Angel Salgado was on one of the trains that exploded and says the allegation by some sections of the media and the conservative Popular Party of a possible ETA link is just political games.
But one survey show that about 30% of Spaniards still think it is possible ETA had something to do with the attacks.
That contradicts the findings of a Spanish judge.
This trial is the result of a two-year investigation by Judge Juan del Olmo.
In April 2006 he concluded that the bomb attacks were the work of a local cell of Islamic militants with links to the Moroccan Islamic Combatant Group and inspired, rather than directed by, al-Qaeda.
Del Olmo said Spain's support of the war in Iraq encouraged these alleged militants to carry out their attack.

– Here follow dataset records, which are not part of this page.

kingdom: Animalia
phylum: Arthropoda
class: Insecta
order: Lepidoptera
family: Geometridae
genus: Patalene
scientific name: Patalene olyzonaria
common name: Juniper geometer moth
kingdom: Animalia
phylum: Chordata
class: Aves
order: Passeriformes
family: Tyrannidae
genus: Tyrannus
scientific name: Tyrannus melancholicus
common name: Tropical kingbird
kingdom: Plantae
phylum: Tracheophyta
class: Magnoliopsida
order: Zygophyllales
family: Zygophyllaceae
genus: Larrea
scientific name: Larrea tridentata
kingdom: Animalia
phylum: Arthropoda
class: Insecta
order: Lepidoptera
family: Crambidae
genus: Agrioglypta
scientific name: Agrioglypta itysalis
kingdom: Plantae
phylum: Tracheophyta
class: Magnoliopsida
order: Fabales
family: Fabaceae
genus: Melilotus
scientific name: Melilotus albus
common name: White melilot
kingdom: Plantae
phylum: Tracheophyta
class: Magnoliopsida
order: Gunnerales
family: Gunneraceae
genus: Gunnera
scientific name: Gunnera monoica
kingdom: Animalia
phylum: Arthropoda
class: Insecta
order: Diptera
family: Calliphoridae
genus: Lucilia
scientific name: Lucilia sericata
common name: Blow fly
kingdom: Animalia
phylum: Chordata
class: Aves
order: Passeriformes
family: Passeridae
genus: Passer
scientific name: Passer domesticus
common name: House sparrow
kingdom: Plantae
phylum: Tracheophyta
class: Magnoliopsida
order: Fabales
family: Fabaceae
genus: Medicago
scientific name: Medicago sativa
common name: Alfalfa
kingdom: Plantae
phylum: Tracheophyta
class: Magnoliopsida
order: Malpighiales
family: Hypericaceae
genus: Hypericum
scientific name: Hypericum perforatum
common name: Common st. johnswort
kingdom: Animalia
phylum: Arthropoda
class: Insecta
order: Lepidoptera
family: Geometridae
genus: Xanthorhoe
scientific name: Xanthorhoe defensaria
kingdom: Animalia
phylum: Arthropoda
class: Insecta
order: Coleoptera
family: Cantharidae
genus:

He also found was no evidence suggesting an ETA link in the bombings and for that reason, stopped investigating that possibility.
'Justice must be done'
But ironically, calling off the ETA line of inquiry, has only made the doubters think there could be something to hide.
What appear to be police mistakes - that many experts explain as errors made during the chaos of the immediate bombing aftermath - have also contributed to what many Spaniards see as conspiracy theories surrounding the bombings.
A backpack that was recovered with unexploded bombs appears to have temporarily gone missing.
According to sections of the Spanish media, some police reports say the explosives used in the attacks contained the same substance as bombs used by ETA.
That was discounted by the judicial investigation. But the doubters continue to doubt.
Jose Maria, an old man who lost a close family member in the bombings, only wants one thing: "I don't know if justice will be done but that's all I ask for."